Eva Geiringer shared a remarkably similar history with Anne. The Geiringers lived on the opposite side of Merwedeplein, the square where the Frank's apartment was located, and Eva and Anne were almost exactly the same age. Eva was also a close friend of Sanne Ledermann, and she knew both Anne and Margot.

Eva described herself as an out-and-out tomboy, and hence she was in awe of Anne's fashion sense and worldliness, but she was somewhat puzzled by Anne's fascination with boys. "I had a brother, so boys were no big thing to me" Eva wrote. But Anne had introduced Eva to her father when the Geiringers first came to Amsterdam "so you can speak German with someone" as Anne had said, and Eva never forgot Otto's kindness to her. Though they did know each other on a first-name basis, Eva and Anne were not especially close, as they had different groups of friends aside from their mutual close friendship with Sanne Ledermann.

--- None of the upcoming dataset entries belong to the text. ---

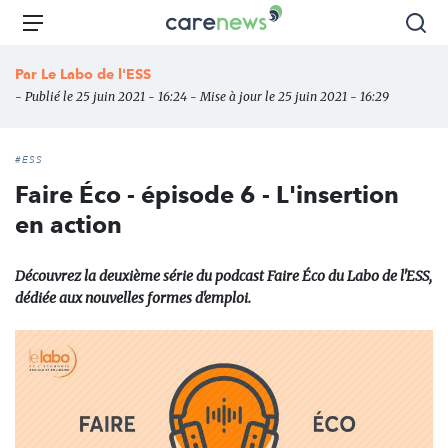
Aller
Carenews,
Menu
Rec
au
Le
contenu
média
Par
Le Labo de l'ESS
principal
des
- Publié le 25 juin 2021 - 16:24 - Mise à jour le 25 juin 2021 - 16:29
acteurs
de
l'engagement
#ESS
Faire Éco - épisode 6 - L'insertion
en action
Découvrez la deuxième série du podcast Faire Éco du Labo de l'ESS,
dédiée aux nouvelles formes d'emploi.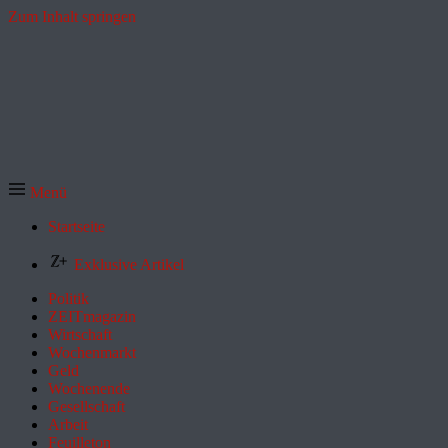
Zum Inhalt springen
Menü
Startseite
Exklusive Artikel
Politik
ZEITmagazin
Wirtschaft
Wochenmarkt
Geld
Wochenende
Gesellschaft
Arbeit
Feuilleton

Eva's brother Heinz was called up for deportation to labor camp on the same day as Margot Frank, and the Geiringers went into hiding at the same time the Franks did, though the Geiringer family split into two groups to do so - Eva and her mother, and Heinz and his father. Though hiding in two separate locations, all four of the Geiringers were betrayed on the same day, about three months before the Frank family.

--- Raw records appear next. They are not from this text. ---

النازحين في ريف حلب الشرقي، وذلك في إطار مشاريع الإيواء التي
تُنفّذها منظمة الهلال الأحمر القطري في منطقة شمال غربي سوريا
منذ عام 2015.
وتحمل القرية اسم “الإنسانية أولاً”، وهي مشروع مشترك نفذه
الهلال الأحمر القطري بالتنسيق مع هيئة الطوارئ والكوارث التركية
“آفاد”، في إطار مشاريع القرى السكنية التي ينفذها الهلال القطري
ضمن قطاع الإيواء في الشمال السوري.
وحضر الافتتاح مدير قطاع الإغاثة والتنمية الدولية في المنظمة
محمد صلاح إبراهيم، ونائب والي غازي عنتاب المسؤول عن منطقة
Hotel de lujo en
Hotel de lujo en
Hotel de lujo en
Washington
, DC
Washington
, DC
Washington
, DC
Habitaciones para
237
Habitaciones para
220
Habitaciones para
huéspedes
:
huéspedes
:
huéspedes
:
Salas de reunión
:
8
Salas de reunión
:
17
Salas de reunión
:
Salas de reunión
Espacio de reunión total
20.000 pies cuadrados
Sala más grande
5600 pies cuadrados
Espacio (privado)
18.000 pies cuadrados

Eva survived Auschwitz, and when the Russians liberated Birkenau, the women's sector of the camp, she walked the mile-and-a-half distance to the men's camp to look for her father and brother, finding out much later that they had not survived the prisoner march out of Auschwitz. But when she entered the sick barracks of the men's camp, she recognized Otto Frank, and had a warm reunion with him.

Eight years later, Otto married Eva's widowed mother Fritzi, thereby making Eva a stepsister of Anne. Eva later wrote her autobiography Eva's Story: A Survivor's Tale by the Stepsister of Anne Frank,[1] which served as the inspiration for the development of a popular multimedia stage presentation about the Holocaust called And Then They Came for Me.